Il fulcro dell’area è costituito dalla valle del torrente Lato che scende, ombreggiato da Ontani di veneranda età, dal versante occidentale passando per Castelmaggiore gettandosi nel torrente Zambra, vi crescono inoltre abbondanti Felci e l’Alloro specie relitta del periodo terziario.
Nella parte settentrionale dell’area protetta la vegetazione è costituità soprattutto da cenosi (esemplari di specie diverse che condividono un determinato ambiente) a Castagni frammisti a Pini, Ornielli e Corbezzoli quest’ultimi con la tipica e contemporanea presenza dei frutti maturi e dei fiori in autunno-inverno. Nella parte meridionale l’area è invece caratterizzata da cenosi tipiche della macchia mediterranea, con cenosi a leccio, a cipresso e a sughera, vi sono inoltre zone caratterizzate dalla presenza del Pino Marittimo sotto ai quali troviamo rigogliosi arbusti di Eriche, Ginestre, Mirto e cespugli di Brugo.
Sono presenti inoltre circa 400 specie di macromiceti, e tra queste, di quelle inserite nell’elenco delle specie minacciate in Europa, si possono ricordare l’hygrocybe spadicea, il tricholoma acerbum, il phellodon niger, il cortinarius orellanus e l’omphalotus olearius.
Nell’area protetta vi sono varie sorgenti e nei loro dintorni troviamo vari esemplari di Felce florida e di altre piante legate alla presenza dell’acqua, motivo per il quale molti anfibi vivono nell’area, tra questi l’Ululone appenninico, la Rana dalmatina e il Tritone crestato italiano.
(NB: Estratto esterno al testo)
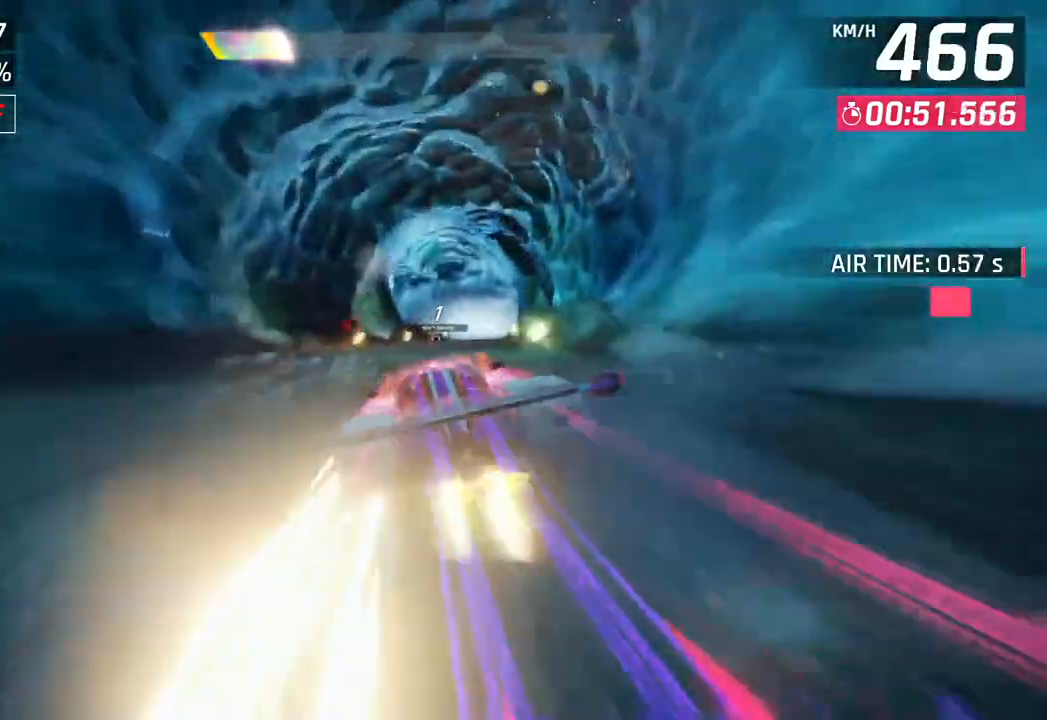
{"buttons": [], "left_stick": "right", "right_stick": "center", "events": [[50, "CROSS", "up"], [200, "SQUARE", "down"], [217, "CROSS", "down"], [233, "SQUARE", "up"], [383, "CROSS", "up"]]}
Nella valle del Lato si rilevano ancora il granchio e il gambero di fiume, ormai relegati in pochi corsi d’acqua non inquinati.
Tra le specie ittiche si segnalano l’anguilla e la trota fario sulla quale vi sono indagini per stabilire se di un ceppo autoctono.
Dal punto di vista faunistico l’area rappresenta un’importante zona di sosta per numerose specie avicole comprese nella direttiva europea “Habitat” e nella lista rossa toscana, quali il tottavilla, il passero solitario, il gheppio, l’assiolo ed l’upupa.
Tra i mammiferi oltre ai quasi omnipresenti istrici, volpi e cinghiali, le specie di maggior interesse sono rappresentate dalla famiglia dei myoxidi quali il quercino e il pipistrello nano.
Il comune di calci ha allestito un percorso didattico delle acque, con partenza dal parcheggio pubblico di Castelmaggiore, oltre ad un perfezionamento della segnaletica escursionistica visti anche i numerosi sentieri e le conseguenti possibilità di escursioni nell’area.